Süle ist weiter nicht der Alte

Süle ist nach seiner langwierigen Kreuzbandverletzung immer noch nicht der Alte. Dem 25-Jährigen fehlt trotz Top-Speed sichtlich die Handlungsschnelligkeit.

An Beispielen erklärt: Beim 0:1 hob der Hesse das Abseits auf; beim 2:2 rückte er riskant raus, statt mit Kluivert mitzugehen; und beim 2:3 schauten er und Boateng sich ungläubig an, weil in der Abwehrmitte augenscheinlich die Zuordnung nicht stimmte.
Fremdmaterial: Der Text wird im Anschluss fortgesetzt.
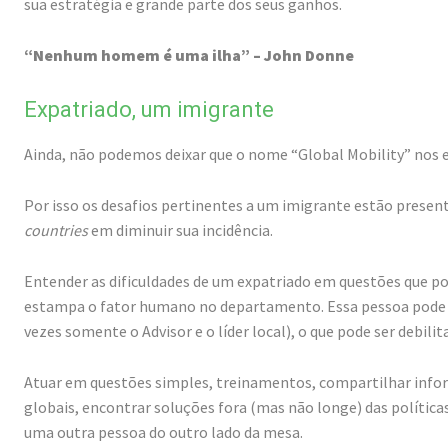
sua estratégia e grande parte dos seus ganhos.
“Nenhum homem é uma ilha” – John Donne
Expatriado, um imigrante
Ainda, não podemos deixar que o nome “Global Mobility” nos 
Por isso os desafios pertinentes a um imigrante estão presen
countries
em diminuir sua incidência.
Entender as dificuldades de um expatriado em questões que po
estampa o fator humano no departamento. Essa pessoa pode e
vezes somente o Advisor e o líder local), o que pode ser debilit
Atuar em questões simples, treinamentos, compartilhar inform
globais, encontrar soluções fora (mas não longe) das polític
uma outra pessoa do outro lado da mesa.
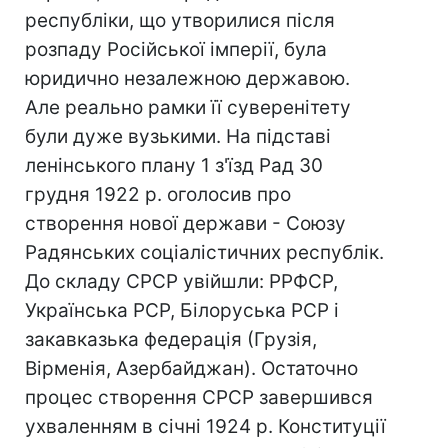
республіки, що утворилися після
розпаду Російської імперії, була
юридично незалежною державою.
Але реально рамки її суверенітету
були дуже вузькими. На підставі
ленінського плану 1 з'їзд Рад 30
грудня 1922 р. оголосив про
створення нової держави - Союзу
Радянських соціалістичних республік.
До складу СРСР увійшли: РРФСР,
Українська РСР, Білоруська РСР і
закавказька федерація (Грузія,
Вірменія, Азербайджан). Остаточно
процес створення СРСР завершився
ухваленням в січні 1924 р. Конституції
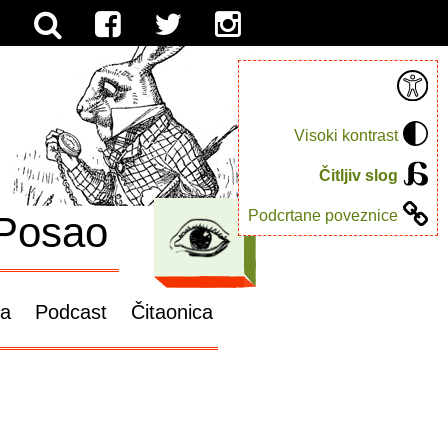
Visoki kontrast
Čitljiv slog
Podcrtane poveznice
Posao
ga
Podcast
Čitaonica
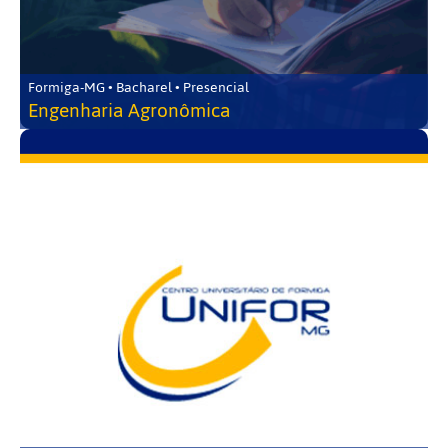
Formiga-MG • Bacharel • Presencial
Engenharia Agronômica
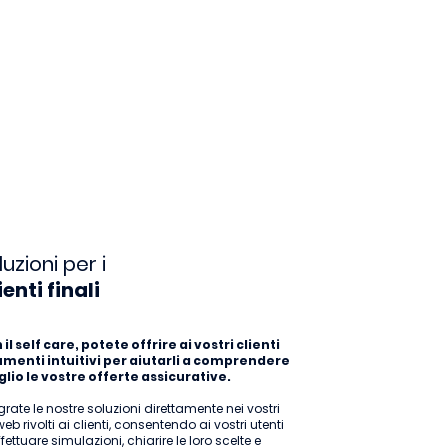
luzioni per i
ienti finali
il self care, potete offrire ai vostri clienti
umenti intuitivi per aiutarli a comprendere
lio le vostre offerte assicurative.
grate le nostre soluzioni direttamente nei vostri
 web rivolti ai clienti, consentendo ai vostri utenti
ffettuare simulazioni, chiarire le loro scelte e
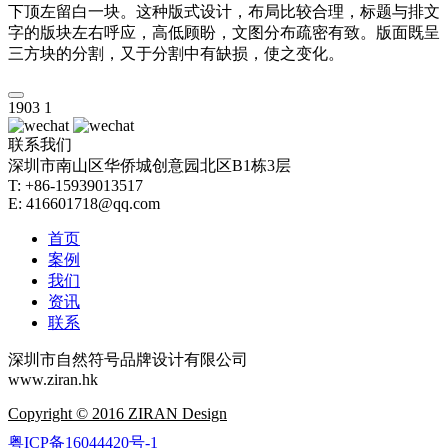
下顶左留白一块。这种版式设计，布局比较合理，标题与排文
字的版块左右呼应，高低顾盼，文图分布疏密有致。版面既呈
三方块的分割，又于分割中有缺损，使之变化。
1903
1
联系我们
深圳市南山区华侨城创意园北区B1栋3层
T: +86-15939013517
E: 416601718@qq.com
首页
案例
我们
资讯
联系
深圳市自然符号品牌设计有限公司
www.ziran.hk
Copyright © 2016 ZIRAN Design
粤ICP备16044420号-1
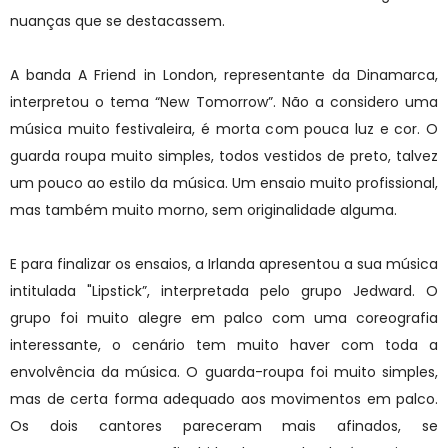
nuanças que se destacassem.
A banda A Friend in London, representante da Dinamarca,
interpretou o tema “New Tomorrow”. Não a considero uma
música muito festivaleira, é morta com pouca luz e cor. O
guarda roupa muito simples, todos vestidos de preto, talvez
um pouco ao estilo da música. Um ensaio muito profissional,
mas também muito morno, sem originalidade alguma.
E para finalizar os ensaios, a Irlanda apresentou a sua música
intitulada "Lipstick”, interpretada pelo grupo Jedward. O
grupo foi muito alegre em palco com uma coreografia
interessante, o cenário tem muito haver com toda a
envolvência da música. O guarda-roupa foi muito simples,
mas de certa forma adequado aos movimentos em palco.
Os dois cantores pareceram mais afinados, se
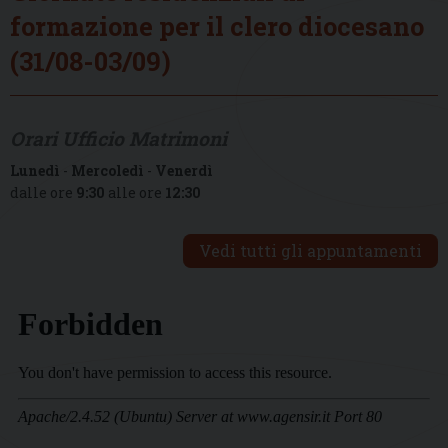
formazione per il clero diocesano
(31/08-03/09)
Orari Ufficio Matrimoni
Lunedì
-
Mercoledì
-
Venerdì
dalle ore
9:30
alle ore
12:30
Vedi tutti gli appuntamenti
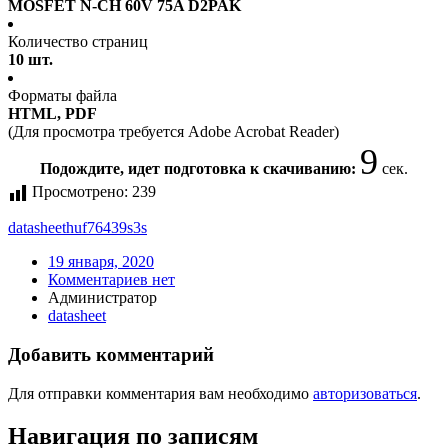
MOSFET N-CH 60V 75A D2PAK
Количество страниц
10 шт.
Форматы файла
HTML, PDF
(Для просмотра требуется Adobe Acrobat Reader)
9
Подождите, идет подготовка к скачиванию:
сек.
Просмотрено:
239
datasheet
huf76439s3s
19 января, 2020
Комментариев нет
Администратор
datasheet
Добавить комментарий
Для отправки комментария вам необходимо
авторизоваться
.
Навигация по записям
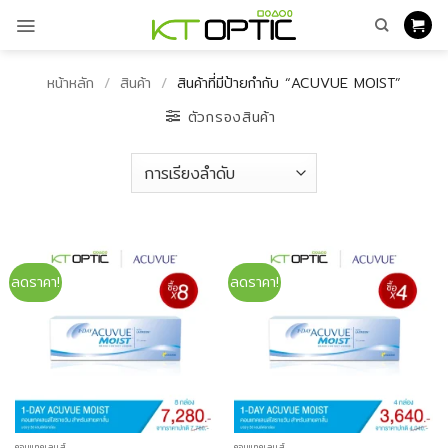
ข้าม
ไป
ยัง
เนื้อหา
หน้าหลัก
/
สินค้า
/
สินค้าที่มีป้ายกำกับ “ACUVUE MOIST”
ตัวกรองสินค้า
ลดราคา!
ลดราคา!
คอนแทคเลนส์
คอนแทคเลนส์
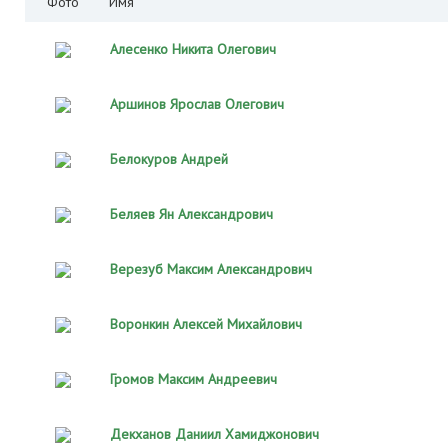
Фото
Имя
Алесенко Никита Олегович
Аршинов Ярослав Олегович
Белокуров Андрей
Беляев Ян Александрович
Верезуб Максим Александрович
Воронкин Алексей Михайлович
Громов Максим Андреевич
Декханов Даниил Хамиджонович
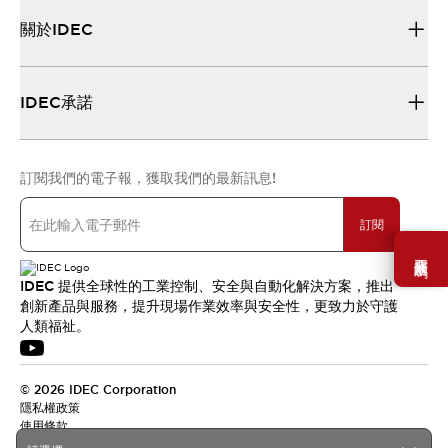
關於IDEC
IDEC承諾
訂閱我們的電子報，獲取我們的最新訊息!
訂閱
需要幫助嗎？
IDEC 提供全球性的工業控制、安全與自動化解決方案，推出
創新產品與服務，提升現場作業效率與安全性，更致力於守護
人類福祉。
© 2026 IDEC Corporation
隱私權政策
使用條款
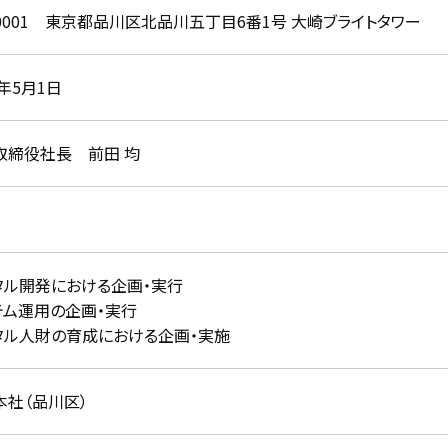
-0001 東京都品川区北品川五丁目6番1号 大崎ブライトタワー
3年5月1日
取締役社長 前田 均
円
タル開発における企画・実行
テム運用の企画・実行
タル人財の育成における企画・実施
本社（品川区）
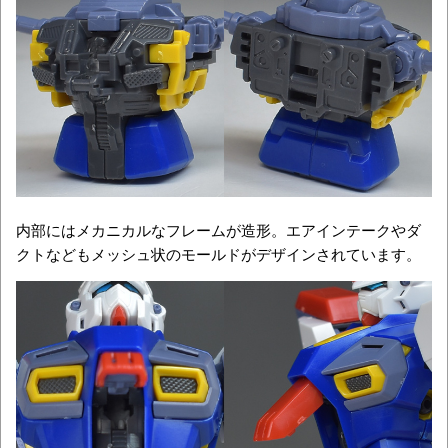
内部にはメカニカルなフレームが造形。エアインテークやダ
クトなどもメッシュ状のモールドがデザインされています。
Doch nicht nur Süle schwächelt. Beim 0:1 fehlten Boateng im Sprint gegen Nkunku die entscheidenden Meter, und beim 2:2 fehlte Alaba gegen die Vorbereiter Mukiele und Haidara sichtlich die Orientierung.

"Naja, es sind auf jeden Fall zu viele Gegentreffer", sagte der schwer beschäftigte Torwart Manuel Neuer diplomatisch im ZDF. Der Weltmeister berichtete von "sechs Ausflügen" aus seinem Tor und erklärte vielsagend: "Von unseren Abwehrspielern kam keiner hinterher. Ich habe versucht, nach vorne zu verteidigen."

FC Bayern mit Glück gegen BVB, Werder Bremen und den VfB Stuttgart

Schon in der Champions League gegen den FC Salzburg (Mergim Berisha und Dominik Szoboszlai) und Atlético Madrid (Joao Felix und Marcos Llorente) hatten die Bayern Glück, dass die Gegner nicht mehr aus ihrer Anfälligkeit machten. Ebenso in der Bundesliga als Erling Haaland für den BVB (3:2 aus Münchner Sicht) beste Torchancen versiebte.

Oder gegen Werder Bremen (1:1) als Milot Rashica das mögliche 2:0 vergab und gegen den VfB Stuttgart (3:1), als ein vermeintlicher Treffer von Philipp Förster beim Stand von 1:1 annulliert wurde. Eine umstrittene Entscheidung.

Festzuhalten bleibt: Momentan passen Flicks Abwehr-Taktik und die Form seiner Defensivspieler nur bedingt zusammen. Und die Aufgaben werden nicht leichter: Vor Weihnachten wartet Bayer Leverkusen (19. Dezember), nach Silvester Borussia Mönchengladbach (8. Januar). Und die Gegner haben die Schwachstelle des FC Bayern längst entlarvt.